Commercial Net Tenants Finally Get a Win With Their Property Tax Burden

Net tenants can breathe a sigh of relief with regard to having a fair property tax bill thanks to a recent New York court decision.

In New York, as in most states, commercial properties are entitled to a fair tax assessment, which includes accurate valuation, classification and exemptions. An error or unfair assessment would mean that a taxpayer is being over-charged. The only remedy to the taxpayer is to challenge the assessment by filing a tax grievance.

State law says that an “aggrieved party” has the right to challenge a property tax assessment. The most obvious aggrieved party is a property owner, but case law and custom reasonably expanded to include others whose pecuniary interest were affected, namely: net tenants, contract vendees, mortgagees and others.

A net tenant’s right to challenge the property tax was a logical and fair application of the law. A typical net lease puts nearly all expense obligations onto the tenant: property tax, insurance, utilities, security, landscaping, snow removal, etc. Along with these obligations comes rights. Obviously, the right of property possession is first on the list. Additionally, net tenants typically have rights to manage the property to their liking and control their costs. Any net tenant would want to exercise the right to challenge their most significant real estate expense – the property tax. Further, since the tax challenge period can be as short as three weeks, it is an in-possession tenant who is in the best position to meet the deadline and file a tax challenge.

For decades, this legal interpretation and custom were unquestioned; net tenants regularly filed tax challenges.

Starting in 2012, there were a string of illogical state appellate court decisions which construed statutes to mean that only a property owner could challenge a tax assessment. This was manifestly unfair to net tenants and other parties whose financial interests could be harmed.

Tax assessing municipalities began using these misguided appellate court decisions against those who had a direct financial interest in the property tax. The most common example was the preclusion of a net tenant’s right, but there were other casualties. Contract vendees could normally file a tax assessment challenge simply as a matter of due diligence, but now they needed the seller (still the legal owner until closing) to meet the deadline and file their own challenge. Even wholly owned subsidiaries and related entities (e.g. Acme Realty Co. who owns the real estate versus Acme Operating Co. who pays the taxes) were on shaky ground if the tax assessment challenge was not filed in the “proper owner name.”

In short, unless you were the clear, titled owner of the real property, you should prepare to be told you had no right to challenge an unfair tax assessment. At best, you would need to chase down an uninterested owner’s cooperation. At worst, your case would be dismissed and you would be over-charged on your property tax.

Thankfully, New York’s highest court, the Court of Appeals, recently clarified the law and restored common sense fairness to these net tenants’ tax burdens.

The case, DCH Auto v. Mamaroneck, concerned a car dealership (DCH) who occupied its property as a net tenant with an obligation to pay the property tax. Since DCH was responsible for the taxes, it filed a tax grievance against the Town of Mamaroneck. The town sought dismissal of the matter under the misguided theory discussed above: only the owner of a property could pursue a tax grievance, not a tenant.
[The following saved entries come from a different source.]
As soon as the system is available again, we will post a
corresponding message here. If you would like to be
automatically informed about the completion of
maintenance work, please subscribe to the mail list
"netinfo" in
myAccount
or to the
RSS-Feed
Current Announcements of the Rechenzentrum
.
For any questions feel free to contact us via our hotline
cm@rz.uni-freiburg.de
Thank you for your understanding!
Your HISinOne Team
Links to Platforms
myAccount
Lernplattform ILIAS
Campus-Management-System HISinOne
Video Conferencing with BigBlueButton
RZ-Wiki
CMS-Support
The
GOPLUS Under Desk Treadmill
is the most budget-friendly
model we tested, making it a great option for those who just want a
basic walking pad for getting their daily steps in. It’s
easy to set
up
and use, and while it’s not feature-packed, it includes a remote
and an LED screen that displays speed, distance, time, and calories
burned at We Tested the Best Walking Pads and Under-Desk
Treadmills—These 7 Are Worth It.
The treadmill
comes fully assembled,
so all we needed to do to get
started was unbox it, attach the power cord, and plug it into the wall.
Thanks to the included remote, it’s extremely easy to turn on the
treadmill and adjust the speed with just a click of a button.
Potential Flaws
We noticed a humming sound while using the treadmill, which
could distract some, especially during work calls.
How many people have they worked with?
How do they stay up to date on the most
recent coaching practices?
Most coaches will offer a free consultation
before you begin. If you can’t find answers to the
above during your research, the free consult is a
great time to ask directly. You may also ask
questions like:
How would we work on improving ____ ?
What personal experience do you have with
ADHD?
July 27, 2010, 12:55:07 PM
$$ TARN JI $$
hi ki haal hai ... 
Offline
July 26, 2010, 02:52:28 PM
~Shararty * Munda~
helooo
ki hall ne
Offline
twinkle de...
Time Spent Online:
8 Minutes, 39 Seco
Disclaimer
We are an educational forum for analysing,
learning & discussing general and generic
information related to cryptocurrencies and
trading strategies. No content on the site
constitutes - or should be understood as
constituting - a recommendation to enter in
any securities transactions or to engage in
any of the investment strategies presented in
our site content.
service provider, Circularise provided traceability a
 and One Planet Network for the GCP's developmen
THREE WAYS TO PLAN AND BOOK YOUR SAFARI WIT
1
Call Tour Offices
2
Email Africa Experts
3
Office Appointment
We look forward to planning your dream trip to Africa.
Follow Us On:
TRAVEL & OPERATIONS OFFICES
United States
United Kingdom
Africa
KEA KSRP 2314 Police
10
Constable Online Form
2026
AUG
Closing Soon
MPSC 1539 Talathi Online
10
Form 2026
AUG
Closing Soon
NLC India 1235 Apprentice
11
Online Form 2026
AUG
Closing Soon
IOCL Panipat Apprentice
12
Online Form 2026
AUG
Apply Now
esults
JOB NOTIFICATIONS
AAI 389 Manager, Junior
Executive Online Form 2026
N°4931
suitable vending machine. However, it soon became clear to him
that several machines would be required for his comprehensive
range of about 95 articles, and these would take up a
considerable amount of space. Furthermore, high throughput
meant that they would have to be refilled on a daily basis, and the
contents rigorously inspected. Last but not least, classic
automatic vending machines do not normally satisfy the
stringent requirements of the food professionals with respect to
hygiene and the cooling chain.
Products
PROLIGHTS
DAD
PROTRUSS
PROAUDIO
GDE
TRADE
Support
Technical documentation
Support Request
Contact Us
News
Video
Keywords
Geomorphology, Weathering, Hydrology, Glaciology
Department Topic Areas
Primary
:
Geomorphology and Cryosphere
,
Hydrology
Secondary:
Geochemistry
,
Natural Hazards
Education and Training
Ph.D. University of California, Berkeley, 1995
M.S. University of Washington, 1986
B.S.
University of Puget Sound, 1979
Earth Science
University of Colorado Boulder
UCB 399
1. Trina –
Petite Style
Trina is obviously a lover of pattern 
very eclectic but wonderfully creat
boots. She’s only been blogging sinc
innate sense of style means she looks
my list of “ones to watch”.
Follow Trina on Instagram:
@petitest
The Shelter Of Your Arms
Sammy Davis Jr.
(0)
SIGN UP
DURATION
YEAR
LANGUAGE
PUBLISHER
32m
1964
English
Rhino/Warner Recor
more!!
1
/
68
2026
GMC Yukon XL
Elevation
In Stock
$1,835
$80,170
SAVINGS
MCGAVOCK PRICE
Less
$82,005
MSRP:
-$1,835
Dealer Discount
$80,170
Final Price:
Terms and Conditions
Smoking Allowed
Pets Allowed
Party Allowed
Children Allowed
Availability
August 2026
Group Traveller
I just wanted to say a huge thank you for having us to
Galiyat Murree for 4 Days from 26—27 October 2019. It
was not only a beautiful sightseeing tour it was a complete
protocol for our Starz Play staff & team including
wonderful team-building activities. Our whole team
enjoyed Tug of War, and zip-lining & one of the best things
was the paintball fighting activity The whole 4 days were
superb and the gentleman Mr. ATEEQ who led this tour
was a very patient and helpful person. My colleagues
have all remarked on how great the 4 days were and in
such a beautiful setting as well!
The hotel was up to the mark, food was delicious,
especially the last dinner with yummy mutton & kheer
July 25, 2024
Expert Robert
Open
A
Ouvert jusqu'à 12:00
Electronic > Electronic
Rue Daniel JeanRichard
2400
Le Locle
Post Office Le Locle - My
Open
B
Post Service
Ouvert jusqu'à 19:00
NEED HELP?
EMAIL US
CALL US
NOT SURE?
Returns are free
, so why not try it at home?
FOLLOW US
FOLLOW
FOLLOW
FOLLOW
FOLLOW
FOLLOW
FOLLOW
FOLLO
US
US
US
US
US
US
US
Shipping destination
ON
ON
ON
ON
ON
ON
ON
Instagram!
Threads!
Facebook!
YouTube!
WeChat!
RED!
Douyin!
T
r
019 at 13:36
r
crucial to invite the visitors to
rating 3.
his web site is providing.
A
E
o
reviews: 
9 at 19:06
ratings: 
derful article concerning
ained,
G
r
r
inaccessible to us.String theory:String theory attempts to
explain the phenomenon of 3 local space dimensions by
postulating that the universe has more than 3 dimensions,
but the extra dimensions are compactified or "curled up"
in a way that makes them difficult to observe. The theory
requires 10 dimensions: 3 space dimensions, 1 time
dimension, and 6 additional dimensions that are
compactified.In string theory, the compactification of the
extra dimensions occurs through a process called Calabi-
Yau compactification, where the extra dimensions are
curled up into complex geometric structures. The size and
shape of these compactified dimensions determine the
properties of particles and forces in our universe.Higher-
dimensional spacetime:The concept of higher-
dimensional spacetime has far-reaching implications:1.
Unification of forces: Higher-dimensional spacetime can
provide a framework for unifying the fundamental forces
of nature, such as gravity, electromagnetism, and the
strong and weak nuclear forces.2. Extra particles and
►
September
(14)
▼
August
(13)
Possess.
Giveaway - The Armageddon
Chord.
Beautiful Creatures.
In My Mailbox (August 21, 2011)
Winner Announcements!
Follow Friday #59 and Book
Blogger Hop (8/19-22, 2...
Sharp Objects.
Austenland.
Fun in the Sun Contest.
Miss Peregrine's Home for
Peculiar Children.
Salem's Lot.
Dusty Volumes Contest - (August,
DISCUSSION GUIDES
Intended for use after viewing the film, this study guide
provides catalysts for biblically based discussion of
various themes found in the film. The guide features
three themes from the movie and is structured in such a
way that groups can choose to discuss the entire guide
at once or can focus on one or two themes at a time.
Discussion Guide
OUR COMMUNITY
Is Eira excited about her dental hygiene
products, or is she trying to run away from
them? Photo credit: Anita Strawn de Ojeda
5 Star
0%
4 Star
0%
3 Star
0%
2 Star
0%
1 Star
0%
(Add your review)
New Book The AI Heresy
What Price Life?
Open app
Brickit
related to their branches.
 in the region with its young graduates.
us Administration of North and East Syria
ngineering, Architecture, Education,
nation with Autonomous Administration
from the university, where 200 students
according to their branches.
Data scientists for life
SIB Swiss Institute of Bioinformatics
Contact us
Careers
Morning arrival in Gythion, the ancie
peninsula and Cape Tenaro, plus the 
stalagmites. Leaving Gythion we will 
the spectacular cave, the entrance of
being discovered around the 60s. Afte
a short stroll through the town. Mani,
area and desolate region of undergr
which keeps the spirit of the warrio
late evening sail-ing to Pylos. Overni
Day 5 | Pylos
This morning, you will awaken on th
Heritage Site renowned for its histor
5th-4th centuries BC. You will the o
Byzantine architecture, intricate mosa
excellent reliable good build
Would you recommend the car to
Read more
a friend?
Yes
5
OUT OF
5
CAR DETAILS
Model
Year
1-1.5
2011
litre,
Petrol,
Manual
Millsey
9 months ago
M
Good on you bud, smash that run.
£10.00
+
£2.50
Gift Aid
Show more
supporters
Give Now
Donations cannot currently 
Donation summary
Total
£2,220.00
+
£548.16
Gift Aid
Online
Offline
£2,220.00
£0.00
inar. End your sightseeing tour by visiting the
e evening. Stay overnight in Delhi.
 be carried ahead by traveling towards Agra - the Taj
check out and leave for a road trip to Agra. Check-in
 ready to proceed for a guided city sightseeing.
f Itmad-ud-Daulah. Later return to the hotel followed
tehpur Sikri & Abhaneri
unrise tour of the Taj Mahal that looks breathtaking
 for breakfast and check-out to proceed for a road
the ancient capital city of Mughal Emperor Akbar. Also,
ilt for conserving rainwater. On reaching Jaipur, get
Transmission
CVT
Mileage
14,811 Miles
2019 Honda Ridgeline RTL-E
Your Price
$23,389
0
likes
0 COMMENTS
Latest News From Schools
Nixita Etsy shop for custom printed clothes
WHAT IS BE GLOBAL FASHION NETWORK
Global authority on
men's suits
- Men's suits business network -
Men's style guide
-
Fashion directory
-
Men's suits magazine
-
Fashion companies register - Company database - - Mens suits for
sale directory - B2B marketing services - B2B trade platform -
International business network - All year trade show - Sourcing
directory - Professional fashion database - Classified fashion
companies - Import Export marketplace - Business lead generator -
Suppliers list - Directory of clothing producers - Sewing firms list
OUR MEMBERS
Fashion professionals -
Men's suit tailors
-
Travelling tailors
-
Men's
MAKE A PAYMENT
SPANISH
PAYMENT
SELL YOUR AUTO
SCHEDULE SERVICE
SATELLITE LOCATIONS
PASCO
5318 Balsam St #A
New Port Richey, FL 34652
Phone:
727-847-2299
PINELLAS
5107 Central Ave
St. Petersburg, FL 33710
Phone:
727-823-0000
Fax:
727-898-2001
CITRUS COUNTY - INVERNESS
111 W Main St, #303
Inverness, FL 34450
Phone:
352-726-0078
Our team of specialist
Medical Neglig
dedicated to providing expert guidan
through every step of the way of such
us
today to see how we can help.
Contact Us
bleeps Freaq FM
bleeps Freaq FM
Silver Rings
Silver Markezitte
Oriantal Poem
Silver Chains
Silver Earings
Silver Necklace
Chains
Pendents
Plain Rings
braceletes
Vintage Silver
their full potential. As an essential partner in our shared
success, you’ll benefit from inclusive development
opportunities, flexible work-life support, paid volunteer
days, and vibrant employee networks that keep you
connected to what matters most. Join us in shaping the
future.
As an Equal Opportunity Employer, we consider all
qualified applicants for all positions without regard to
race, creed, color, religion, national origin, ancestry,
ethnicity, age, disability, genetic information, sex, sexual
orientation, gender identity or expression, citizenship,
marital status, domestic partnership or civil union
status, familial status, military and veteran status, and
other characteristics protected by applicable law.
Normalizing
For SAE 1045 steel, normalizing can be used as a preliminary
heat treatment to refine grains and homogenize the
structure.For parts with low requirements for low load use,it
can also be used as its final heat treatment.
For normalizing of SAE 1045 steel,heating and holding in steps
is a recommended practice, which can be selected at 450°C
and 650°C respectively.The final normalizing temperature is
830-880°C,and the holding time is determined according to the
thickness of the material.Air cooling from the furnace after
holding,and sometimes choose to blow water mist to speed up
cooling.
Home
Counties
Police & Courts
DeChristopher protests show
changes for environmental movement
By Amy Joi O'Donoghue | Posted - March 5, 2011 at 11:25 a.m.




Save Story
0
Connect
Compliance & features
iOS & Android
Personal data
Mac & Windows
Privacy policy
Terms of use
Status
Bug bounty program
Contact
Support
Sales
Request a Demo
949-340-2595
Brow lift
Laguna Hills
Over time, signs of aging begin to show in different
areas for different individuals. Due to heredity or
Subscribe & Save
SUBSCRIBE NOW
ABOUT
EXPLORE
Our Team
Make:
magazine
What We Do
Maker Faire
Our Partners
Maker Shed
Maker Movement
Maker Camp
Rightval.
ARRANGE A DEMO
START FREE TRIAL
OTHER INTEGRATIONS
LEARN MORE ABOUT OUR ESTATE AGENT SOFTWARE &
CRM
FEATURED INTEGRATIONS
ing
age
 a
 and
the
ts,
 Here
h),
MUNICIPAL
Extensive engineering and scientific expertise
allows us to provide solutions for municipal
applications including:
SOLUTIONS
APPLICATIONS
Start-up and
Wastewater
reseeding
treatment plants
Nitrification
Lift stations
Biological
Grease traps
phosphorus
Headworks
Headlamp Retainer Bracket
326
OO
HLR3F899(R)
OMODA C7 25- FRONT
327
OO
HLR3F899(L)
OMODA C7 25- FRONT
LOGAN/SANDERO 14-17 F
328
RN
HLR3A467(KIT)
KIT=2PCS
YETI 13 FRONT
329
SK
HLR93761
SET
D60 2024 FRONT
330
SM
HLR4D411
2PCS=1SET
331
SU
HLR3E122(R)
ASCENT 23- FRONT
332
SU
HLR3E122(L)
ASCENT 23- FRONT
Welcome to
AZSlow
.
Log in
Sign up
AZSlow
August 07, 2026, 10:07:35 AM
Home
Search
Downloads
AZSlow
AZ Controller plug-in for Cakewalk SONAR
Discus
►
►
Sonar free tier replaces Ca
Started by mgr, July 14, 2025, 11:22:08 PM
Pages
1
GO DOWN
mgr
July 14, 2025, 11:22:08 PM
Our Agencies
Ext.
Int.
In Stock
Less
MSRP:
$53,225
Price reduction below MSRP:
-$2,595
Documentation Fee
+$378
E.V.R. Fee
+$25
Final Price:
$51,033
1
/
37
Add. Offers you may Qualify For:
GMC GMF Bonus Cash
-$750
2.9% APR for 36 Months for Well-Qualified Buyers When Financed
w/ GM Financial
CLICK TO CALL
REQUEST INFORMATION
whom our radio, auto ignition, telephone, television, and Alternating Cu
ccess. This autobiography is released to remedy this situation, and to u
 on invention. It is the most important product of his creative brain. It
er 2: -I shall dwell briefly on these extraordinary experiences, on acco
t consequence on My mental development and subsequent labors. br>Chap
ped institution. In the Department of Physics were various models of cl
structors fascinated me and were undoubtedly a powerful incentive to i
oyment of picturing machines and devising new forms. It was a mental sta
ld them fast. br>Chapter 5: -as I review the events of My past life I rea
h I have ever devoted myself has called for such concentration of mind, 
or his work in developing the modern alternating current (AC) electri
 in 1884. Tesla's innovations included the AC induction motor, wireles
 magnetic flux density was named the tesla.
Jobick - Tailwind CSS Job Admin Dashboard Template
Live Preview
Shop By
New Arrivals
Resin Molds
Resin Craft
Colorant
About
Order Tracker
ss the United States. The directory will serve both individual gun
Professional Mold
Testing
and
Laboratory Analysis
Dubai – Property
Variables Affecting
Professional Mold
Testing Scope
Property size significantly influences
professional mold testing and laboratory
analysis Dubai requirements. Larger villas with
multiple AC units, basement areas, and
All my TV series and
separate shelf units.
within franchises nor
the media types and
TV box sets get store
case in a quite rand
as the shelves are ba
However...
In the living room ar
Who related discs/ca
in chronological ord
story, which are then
Forchelli Deegan Terrana LLP took special interest in this matter as we filed an amicus curiae brief with the court on behalf of the International Council of Shopping Centers (ICSC), a global trade organization consisting of 70,000+ members in over 100 countries, which serves the retail real estate industry. ICSC membership includes thousands of commercial net lessees facing potential harm if the town’s argument prevailed.

Fortunately, the Court of Appeals unanimously rejected the town’s argument and ruled that a tenant such as DCH had the authority to challenge its tax assessment, even without the owner filing himself. This legally solidified the previously accepted custom: the taxpayer is the one who has the right to challenge its tax assessment, whether it is the owner, the tenant, or possibly a third party.

In the wake of the DCH Auto decision, new best practices emerge. First, it is as true as ever that all commercial taxpayers should be reviewing their tax assessment annually. As stated above, filing periods are very brief and you need to be aware whether you have a legitimate claim for a reduction. Second, landlords and tenants should decide who has the responsibility to review and challenge the tax assessment, and that should be memorialized in the lease. Third, contract vendees should be given the affirmative, contracted right to challenge the property tax assessment and they should do so, especially if the seller will not do so on their own.

In sum, if you are a commercial real estate taxpayer, make sure you are reviewing your tax bill annually. If you have any questions about it, discuss it with your attorney.

This article was published on the New York Real Estate Journal’s website on August 9, 2022.